Mahfud MD: Sukatani Tak Perlu Minta Maaf lalu Tarik Lagu Bayar Bayar Bayar

JAKARTA – Mantan Menteri Koordinator Area Politik, Hukum, dan juga Keselamatan (Menko Polhukam) Mahfud MD membuka pernyataan menanggapi band Punk dengan syarat Purbalingga Sukatani yang tersebut menimbulkan permintaan maaf terbuka untuk Polri mengenai lagu mereka itu berjudul Bayar Bayar Bayar. Band nyentrik yang mana terus-menerus menggunakan topeng pada waktu manggung itu juga menarik lagunya tersebut.
Mahfud berpendapat, seharusnya Sukatani tak perlu minta maaf kemudian menarik lagu berjudul Bayar Bayar Bayar. “Mestinya grup band SUKATANI tak perlu minta maaf juga menarik lagu “Bayar Bayar Bayar” dari peredaran akibat alasan pengunjuk rasa menyanyikannya pada waktu demo (2025),” kata Mahfud MD pada akun media sosial X, Hari Sabtu (22/2/2025).
Dia menuturkan, lagu berjudul Bayar Bayar Bayar itu telah diunggah di tempat Spotify pada Agustus 2023 menurut ChatGPT, sebelum adanya demo atau unjuk rasa baru-baru ini. “Dan Menciptakan lagu untuk kritik adala HAM,” pungkasnya.

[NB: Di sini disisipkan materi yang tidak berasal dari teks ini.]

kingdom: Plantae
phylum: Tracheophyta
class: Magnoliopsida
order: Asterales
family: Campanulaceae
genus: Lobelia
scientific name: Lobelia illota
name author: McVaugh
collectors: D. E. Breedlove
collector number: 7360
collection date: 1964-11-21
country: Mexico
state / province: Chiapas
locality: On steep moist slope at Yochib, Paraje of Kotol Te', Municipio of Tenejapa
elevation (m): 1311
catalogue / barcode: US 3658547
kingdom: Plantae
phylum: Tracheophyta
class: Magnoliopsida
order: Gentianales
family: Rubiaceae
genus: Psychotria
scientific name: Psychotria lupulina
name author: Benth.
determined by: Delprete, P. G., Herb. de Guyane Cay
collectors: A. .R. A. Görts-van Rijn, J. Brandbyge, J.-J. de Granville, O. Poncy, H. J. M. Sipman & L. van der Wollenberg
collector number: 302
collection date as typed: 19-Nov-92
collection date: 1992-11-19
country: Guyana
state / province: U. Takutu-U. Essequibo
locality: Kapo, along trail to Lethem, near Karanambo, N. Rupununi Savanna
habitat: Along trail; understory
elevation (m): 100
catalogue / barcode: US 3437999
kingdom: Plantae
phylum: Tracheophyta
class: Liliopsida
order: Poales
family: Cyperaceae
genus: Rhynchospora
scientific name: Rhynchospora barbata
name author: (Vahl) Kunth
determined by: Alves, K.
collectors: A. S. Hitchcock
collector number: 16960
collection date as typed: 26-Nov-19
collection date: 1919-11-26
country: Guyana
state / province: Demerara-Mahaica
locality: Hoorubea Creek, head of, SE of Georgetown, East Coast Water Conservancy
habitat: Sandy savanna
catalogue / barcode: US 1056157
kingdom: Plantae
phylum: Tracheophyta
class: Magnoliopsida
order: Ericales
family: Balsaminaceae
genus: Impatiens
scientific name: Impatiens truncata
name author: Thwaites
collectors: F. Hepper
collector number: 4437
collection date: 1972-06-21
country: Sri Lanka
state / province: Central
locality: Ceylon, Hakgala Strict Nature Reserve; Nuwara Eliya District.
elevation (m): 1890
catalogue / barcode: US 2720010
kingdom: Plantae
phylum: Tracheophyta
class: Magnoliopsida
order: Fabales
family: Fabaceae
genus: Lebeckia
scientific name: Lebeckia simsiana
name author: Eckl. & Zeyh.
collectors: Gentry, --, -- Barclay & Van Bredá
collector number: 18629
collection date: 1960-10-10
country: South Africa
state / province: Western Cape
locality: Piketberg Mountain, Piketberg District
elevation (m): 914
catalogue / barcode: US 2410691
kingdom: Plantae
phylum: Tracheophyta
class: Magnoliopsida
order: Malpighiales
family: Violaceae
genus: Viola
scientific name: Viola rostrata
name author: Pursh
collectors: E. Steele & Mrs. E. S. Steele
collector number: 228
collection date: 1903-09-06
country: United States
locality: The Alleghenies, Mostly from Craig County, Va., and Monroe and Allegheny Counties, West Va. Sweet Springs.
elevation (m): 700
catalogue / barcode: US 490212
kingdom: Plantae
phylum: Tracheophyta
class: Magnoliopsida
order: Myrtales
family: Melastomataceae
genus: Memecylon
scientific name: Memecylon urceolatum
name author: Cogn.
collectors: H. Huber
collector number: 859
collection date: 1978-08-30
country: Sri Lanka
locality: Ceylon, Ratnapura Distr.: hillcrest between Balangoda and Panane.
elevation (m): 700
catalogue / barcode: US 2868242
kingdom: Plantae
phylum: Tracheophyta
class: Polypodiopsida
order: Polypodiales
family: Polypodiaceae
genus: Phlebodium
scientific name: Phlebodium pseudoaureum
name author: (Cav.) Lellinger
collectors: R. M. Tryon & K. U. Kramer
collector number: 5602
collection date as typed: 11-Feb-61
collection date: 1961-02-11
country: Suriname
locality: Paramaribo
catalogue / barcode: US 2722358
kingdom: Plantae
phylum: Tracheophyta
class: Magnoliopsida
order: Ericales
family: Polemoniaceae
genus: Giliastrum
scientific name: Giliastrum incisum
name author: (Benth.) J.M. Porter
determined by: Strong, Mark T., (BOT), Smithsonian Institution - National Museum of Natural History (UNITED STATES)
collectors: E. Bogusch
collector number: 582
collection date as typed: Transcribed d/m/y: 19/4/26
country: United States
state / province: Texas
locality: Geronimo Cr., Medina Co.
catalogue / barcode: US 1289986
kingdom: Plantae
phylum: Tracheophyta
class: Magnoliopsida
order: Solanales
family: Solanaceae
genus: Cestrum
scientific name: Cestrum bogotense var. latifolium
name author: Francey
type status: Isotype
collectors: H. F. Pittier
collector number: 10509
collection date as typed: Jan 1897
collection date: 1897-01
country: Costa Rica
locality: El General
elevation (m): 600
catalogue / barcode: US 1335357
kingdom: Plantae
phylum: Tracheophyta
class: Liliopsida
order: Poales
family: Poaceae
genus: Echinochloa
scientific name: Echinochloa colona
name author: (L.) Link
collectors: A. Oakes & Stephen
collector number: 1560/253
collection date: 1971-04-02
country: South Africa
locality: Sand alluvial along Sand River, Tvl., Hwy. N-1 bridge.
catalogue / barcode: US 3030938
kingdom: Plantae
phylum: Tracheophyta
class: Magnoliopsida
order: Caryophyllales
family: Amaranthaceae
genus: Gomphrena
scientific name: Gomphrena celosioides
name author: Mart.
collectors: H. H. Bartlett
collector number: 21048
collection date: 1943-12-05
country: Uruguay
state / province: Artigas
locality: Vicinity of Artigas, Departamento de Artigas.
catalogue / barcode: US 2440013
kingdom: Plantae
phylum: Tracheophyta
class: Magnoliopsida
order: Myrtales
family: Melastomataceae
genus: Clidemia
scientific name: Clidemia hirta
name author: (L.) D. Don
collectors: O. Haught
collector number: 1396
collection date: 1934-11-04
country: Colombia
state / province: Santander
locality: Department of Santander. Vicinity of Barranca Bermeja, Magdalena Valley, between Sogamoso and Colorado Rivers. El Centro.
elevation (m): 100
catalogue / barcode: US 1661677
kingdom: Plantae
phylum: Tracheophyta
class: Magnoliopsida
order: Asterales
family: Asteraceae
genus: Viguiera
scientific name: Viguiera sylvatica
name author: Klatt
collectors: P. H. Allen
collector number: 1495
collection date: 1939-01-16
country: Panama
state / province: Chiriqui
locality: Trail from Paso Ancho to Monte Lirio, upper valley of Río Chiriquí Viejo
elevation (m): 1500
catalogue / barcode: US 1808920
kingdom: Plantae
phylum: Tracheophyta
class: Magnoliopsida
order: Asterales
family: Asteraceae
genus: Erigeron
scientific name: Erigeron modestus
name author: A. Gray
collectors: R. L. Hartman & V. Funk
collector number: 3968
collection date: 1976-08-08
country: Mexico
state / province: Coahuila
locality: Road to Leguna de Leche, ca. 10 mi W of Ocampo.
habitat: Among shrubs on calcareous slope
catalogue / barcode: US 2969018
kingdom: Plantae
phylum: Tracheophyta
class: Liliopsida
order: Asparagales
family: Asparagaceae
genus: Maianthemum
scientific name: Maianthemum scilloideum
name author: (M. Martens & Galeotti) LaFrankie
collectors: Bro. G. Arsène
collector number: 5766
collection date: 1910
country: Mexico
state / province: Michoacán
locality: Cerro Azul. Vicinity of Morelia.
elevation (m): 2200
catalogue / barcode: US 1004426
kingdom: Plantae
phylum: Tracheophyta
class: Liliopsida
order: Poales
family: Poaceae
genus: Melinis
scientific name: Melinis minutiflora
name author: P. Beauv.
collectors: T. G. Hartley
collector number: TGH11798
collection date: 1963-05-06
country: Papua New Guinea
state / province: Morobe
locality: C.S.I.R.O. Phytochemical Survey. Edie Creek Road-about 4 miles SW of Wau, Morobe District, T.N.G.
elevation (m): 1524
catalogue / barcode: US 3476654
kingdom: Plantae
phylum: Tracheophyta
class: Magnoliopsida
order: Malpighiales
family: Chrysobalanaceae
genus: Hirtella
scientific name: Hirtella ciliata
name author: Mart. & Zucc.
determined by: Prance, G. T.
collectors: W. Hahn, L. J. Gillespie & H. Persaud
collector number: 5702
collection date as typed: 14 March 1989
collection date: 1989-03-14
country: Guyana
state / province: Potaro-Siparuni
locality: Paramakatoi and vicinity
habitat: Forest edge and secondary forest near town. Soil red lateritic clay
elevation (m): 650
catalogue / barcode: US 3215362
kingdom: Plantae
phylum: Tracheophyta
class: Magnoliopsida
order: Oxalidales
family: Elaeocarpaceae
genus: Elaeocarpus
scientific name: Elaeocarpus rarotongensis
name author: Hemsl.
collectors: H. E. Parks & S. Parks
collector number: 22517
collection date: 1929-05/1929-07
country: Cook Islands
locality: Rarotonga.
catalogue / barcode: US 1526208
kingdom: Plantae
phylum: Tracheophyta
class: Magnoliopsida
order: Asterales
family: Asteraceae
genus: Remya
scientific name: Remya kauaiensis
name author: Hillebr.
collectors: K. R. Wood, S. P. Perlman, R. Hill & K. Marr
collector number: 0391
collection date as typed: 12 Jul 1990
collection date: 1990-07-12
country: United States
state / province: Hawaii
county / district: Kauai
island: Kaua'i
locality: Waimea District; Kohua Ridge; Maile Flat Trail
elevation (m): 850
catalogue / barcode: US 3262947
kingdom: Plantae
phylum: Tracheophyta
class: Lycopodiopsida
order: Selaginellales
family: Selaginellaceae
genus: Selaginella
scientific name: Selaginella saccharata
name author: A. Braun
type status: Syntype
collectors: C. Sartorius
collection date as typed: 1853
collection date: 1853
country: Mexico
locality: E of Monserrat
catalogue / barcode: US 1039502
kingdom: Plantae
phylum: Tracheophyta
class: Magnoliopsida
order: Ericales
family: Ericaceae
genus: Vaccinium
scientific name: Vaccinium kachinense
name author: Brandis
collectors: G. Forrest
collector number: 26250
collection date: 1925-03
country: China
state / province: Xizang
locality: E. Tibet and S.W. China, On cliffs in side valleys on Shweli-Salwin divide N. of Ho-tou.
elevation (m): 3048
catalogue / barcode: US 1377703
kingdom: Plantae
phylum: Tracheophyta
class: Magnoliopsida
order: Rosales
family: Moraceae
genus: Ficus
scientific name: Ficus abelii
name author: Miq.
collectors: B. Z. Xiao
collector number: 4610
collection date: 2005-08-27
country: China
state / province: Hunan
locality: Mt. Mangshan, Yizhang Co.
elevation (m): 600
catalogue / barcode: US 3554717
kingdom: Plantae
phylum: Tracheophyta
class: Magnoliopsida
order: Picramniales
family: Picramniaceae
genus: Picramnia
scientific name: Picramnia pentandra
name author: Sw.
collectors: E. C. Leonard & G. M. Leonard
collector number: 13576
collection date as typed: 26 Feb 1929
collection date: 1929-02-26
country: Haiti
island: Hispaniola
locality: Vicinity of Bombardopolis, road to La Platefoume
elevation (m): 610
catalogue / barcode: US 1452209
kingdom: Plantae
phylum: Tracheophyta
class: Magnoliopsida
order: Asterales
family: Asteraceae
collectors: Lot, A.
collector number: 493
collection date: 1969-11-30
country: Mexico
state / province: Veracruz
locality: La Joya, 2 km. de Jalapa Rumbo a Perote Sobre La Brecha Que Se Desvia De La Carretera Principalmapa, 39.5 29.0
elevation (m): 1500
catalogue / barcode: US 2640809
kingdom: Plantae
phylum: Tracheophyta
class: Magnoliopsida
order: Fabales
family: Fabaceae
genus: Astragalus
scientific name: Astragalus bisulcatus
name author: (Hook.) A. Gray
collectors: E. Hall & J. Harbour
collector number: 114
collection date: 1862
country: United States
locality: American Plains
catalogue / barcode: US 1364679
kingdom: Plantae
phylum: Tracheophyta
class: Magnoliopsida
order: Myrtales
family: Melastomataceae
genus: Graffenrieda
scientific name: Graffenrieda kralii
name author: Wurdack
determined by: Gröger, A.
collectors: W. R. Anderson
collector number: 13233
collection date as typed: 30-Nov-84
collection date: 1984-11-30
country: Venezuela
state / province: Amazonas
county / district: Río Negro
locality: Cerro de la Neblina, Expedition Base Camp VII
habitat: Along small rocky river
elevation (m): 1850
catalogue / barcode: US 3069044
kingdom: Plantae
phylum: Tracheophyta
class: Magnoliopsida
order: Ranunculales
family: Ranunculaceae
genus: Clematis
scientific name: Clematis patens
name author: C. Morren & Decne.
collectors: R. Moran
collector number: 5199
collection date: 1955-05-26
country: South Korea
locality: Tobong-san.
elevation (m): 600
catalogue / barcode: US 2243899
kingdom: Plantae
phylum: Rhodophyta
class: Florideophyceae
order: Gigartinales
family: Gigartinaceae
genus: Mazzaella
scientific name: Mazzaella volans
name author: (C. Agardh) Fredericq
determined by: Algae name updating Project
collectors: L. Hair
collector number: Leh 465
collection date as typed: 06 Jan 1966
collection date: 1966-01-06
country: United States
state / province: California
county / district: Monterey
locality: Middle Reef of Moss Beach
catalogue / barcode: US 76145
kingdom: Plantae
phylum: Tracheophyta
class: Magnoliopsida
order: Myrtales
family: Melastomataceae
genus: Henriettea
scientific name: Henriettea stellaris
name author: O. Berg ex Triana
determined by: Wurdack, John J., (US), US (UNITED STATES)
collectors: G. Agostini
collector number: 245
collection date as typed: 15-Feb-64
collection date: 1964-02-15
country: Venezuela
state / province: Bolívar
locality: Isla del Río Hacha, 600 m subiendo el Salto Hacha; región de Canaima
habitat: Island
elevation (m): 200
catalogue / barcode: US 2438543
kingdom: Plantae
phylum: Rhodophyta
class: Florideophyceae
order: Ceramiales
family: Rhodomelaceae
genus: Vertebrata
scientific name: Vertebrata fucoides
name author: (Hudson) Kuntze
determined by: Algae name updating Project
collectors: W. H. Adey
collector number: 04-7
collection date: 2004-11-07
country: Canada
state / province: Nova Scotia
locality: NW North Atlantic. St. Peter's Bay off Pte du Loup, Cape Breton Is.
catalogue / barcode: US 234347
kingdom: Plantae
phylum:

Sebelumnya, massa demo Indonesia Gelap memutar lalu menyanyikan lagu band Punk Sukatani yang digunakan berjudul Bayar Bayar Bayar dalam Patung Kuda, Ibukota Pusat, Hari Jumat (21/2/2025).
Berdasarkan pantauan SindoNews pada lokasi, lagu itu diputar secara langsung dari mobil komando yang dimaksud juga mengakibatkan speaker besar. Pemutaran lagu itu menciptakan beratus-ratus massa aksi mengambil bagian bernyanyi.
Peserta aksi bahkan melakukan gestur mengangkat jari sedang ketika menyanyikan lirik khusus ‘bayar polisi’. “Mau bikin SIM, bayar polisi. Ketilang di dalam Jalan, bayar polisi. Turing motor gede, bayar polisi. Angkot ngetem di area jalan, bayar polisi,” nyanyi orator disambung kalimat bayar polisi oleh partisipan aksi.
Diberitakan sebelumnya, Kapolri Jenderal Listyo Sigit Prabowo menegaskan bahwa tiada ada intimidasi terhadap band Sukatani terkait lagu ciptaan mereka yang berjudul ‘Bayar Bayar Bayar’. “Tidak ada masalah, kemungkinan besar ada mis namun sudah ada diluruskan,” kata Sigit untuk wartawan menjawab pertanyaan apakah ada intimidasi dibalik permintaan maaf band Sukatani, hari terakhir pekan (21/2/2025).
Sigit mengatakan, Korps Bhayangkara bukanlah lembaga antikritik, serta terbuka bagi setiap saran dari masyarakat, termasuk melalui karya seni seperti yang dimaksud dilaksanakan band Sukatani. “Polri bukan antikritik, kritik sebagai masukkan untuk evaluasi, di menerima kritik tentunya kita harus legowo lalu yang penting ada perbaikan,” katanya.